O BNP foi fundado pelo pai de Rahman, Ziaur Rahman, uma figura militar chave na guerra de independência do país em 1978 contra o Paquistão em 1971.
O partido, baseado no nacionalismo de Bangladesh, tem tradicionalmente alternado posições de governo e de oposição com a Liga Awami desde a independência.
Após o assassinato de Ziaur Rahman em 1981, sua esposa Khaleda Zia liderou o BNP, servindo como primeira-ministra duas vezes, de 1991 a 1996 e de 2001 a 2006.
Depois que Hasina voltou ao poder em 2009, o BNP ficou sob forte pressão; Khaleda foi colocado em prisão domiciliária por acusações de corrupção em 2018, mas foi absolvido e libertado em 2024 após a destituição de Hasina.
Após a saída de Hasina, o BNP ressurgiu como uma importante força política.

Jamaat-e-Islami
O JIB, comumente conhecido como Jamaat, lidera uma aliança de 11 partidos, incluindo o Partido Nacional do Cidadão (NCP), formado por estudantes que lideraram protestos contra Hasina em 2024. O partido é liderado por Shafiqur Rahman, de 67 anos.
Jamaat foi fundada por Abul Ala Maududi em 1941, quando a Índia ainda estava sob domínio colonial britânico.
Em 1971, Jamaat se opôs à independência de Bangladesh do Paquistão e foi banido após a libertação.
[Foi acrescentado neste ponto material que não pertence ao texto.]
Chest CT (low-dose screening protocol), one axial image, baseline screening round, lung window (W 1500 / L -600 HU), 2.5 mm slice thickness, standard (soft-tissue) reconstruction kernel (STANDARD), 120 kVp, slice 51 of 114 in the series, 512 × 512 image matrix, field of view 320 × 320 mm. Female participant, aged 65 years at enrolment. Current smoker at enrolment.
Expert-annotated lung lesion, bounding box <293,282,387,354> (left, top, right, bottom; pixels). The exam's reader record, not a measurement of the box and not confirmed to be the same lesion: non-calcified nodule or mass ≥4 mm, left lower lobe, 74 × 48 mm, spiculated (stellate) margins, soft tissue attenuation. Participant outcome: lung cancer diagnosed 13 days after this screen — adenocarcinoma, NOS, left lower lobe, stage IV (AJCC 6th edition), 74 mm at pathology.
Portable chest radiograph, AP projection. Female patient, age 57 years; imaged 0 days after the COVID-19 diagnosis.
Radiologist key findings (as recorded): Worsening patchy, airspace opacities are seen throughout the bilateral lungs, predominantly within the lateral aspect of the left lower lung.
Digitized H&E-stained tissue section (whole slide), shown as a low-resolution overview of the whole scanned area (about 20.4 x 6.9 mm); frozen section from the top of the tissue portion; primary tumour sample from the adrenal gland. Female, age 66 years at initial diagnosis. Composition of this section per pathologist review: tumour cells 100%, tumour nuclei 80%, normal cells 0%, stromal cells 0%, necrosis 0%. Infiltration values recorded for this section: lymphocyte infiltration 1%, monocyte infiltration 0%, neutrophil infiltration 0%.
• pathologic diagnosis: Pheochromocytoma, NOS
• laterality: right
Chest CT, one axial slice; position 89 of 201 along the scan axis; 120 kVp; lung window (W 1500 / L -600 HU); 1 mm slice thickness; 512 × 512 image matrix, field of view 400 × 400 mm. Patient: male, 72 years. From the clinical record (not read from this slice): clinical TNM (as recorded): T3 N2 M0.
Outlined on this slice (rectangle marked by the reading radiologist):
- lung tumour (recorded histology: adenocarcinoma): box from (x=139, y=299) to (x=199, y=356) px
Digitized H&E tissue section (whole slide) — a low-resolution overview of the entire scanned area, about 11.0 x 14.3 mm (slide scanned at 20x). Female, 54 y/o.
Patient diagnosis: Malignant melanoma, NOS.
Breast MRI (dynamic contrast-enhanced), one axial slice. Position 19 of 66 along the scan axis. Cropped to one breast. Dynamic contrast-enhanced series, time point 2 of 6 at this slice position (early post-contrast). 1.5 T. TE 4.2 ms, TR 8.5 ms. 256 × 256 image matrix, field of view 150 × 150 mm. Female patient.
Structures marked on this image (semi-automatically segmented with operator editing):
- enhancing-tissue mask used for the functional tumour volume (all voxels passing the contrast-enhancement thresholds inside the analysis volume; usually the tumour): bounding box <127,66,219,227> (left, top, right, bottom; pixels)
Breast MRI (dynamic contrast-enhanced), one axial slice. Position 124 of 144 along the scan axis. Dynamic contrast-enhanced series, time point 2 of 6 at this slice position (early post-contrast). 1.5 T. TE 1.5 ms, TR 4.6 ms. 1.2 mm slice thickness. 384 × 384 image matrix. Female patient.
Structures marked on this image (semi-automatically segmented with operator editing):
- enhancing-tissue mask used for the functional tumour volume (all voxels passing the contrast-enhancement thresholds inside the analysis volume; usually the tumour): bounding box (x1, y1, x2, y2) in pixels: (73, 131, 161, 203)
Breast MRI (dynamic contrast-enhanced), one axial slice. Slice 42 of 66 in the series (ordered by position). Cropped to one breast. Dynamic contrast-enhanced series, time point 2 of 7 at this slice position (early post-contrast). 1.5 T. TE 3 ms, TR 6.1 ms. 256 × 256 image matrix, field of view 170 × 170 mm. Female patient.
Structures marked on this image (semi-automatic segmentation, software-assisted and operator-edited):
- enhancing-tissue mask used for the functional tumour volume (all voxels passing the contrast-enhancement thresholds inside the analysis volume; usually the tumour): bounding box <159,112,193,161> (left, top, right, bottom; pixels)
No entanto, o governo do BNP levantou a proibição em 1979.
Jamaat tornou-se uma força política significativa nas duas décadas seguintes, apoiando as coligações lideradas pelo BNP em 1991 e 2001.

Partido Cívico Nacional (NCP)
Formado por líderes estudantis da revolta de 2024, é um partido centrista focado na governação liderada pelos cidadãos e na reforma política. Tem atraído a atenção dos eleitores jovens e de grupos da sociedade civil devido à crescente insatisfação com os partidos estabelecidos.